O antigo presidente respondeu: "Quando ele quer jogar nas minhas costas a eleição desse cidadão, eu só digo que não fui eu que fui para Paris para não votar no [Fernando] Haddad", a propósito da viagem de Ciro entre a primeira e a segunda voltas da eleição de 2018. "E sobre corrupção, eu fui absolvido dos 26 processos", concluiu.

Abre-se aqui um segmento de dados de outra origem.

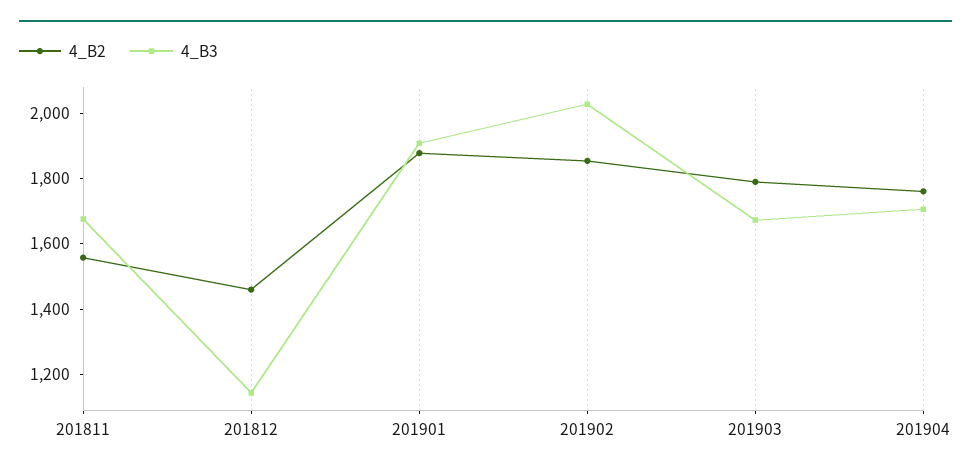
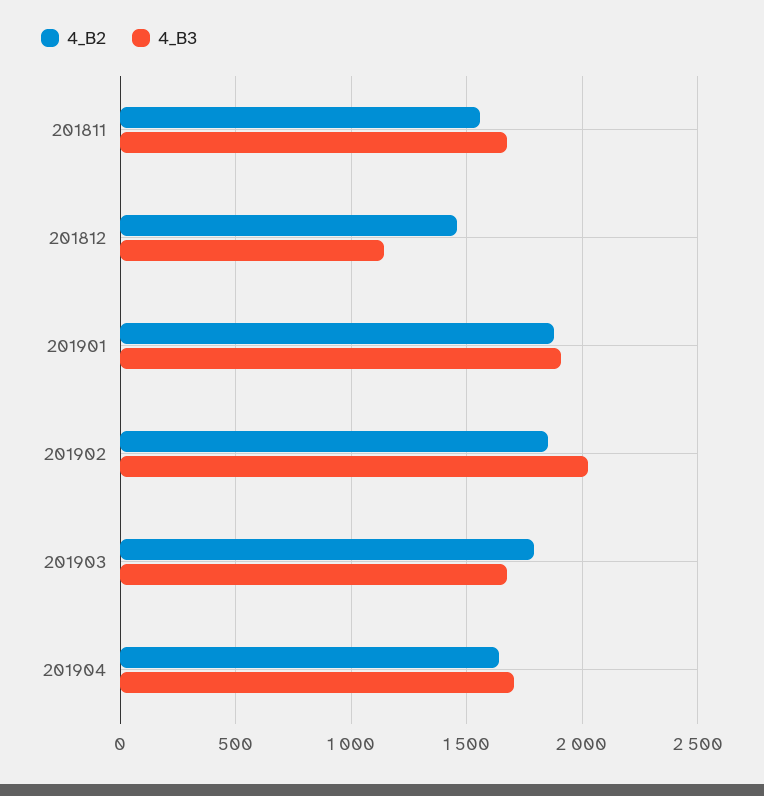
  {
    "4_B2": {
      "201811": 1550,
      "201812": 1450,
      "201901": 1900,
      "201902": 1850,
      "201903": 1800,
-     "201904": 1750
+     "201904": 1650
    },
    "4_B3": {
      "201811": 1700,
      "201812": 1150,
      "201901": 1900,
      "201902": 2050,
      "201903": 1650,
      "201904": 1700
    }
  }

Na terceira parte, Tebet começou por perguntar a Bolsonaro por que ele "tem tanta raiva das mulheres?". Bolsonaro desmentiu, elogiou a primeira-dama, Michelle Bolsonaro, e duas bolsonaristas adeptas de cloroquina durante a pandemia, antes de concluir: "Eu sei que grande parte das mulheres do Brasil me amam, chega de vitimismo, somos todos iguais".
Thronicke, entretanto, partiu para o ataque a Lula: "Não vi nada do que o senhor fala, esse país só existe no seu tempo de antena, os seus economistas estão todos mofados". "A senhora não viu mas o seu motorista viu, o seu jardineiro viu, a sua empregada doméstica viu", respondeu Lula. No instante seguinte, Ciro Gomes e D"Ávila chamaram o discurso de "realismo mágico".
Sobre Covid, Tebet lembrou que "houve corrupção no combate covid", no governo Bolsonaro "Tentaram pagar 45 milhões de dólares num paraíso fiscal por uma vacina sem comprovação científica, quem esconde por 100 anos alguma coisa é porque tem alguma coisa a esconder".
Nas declarações finais, Bolsonaro preferiu destacar o apoio de Lula aos regimes de Hugo Chávez, na Venezuela, ou dos Kirchner, na Argentina, enquanto o antigo presidente lembrou feitos económicos do seu governo.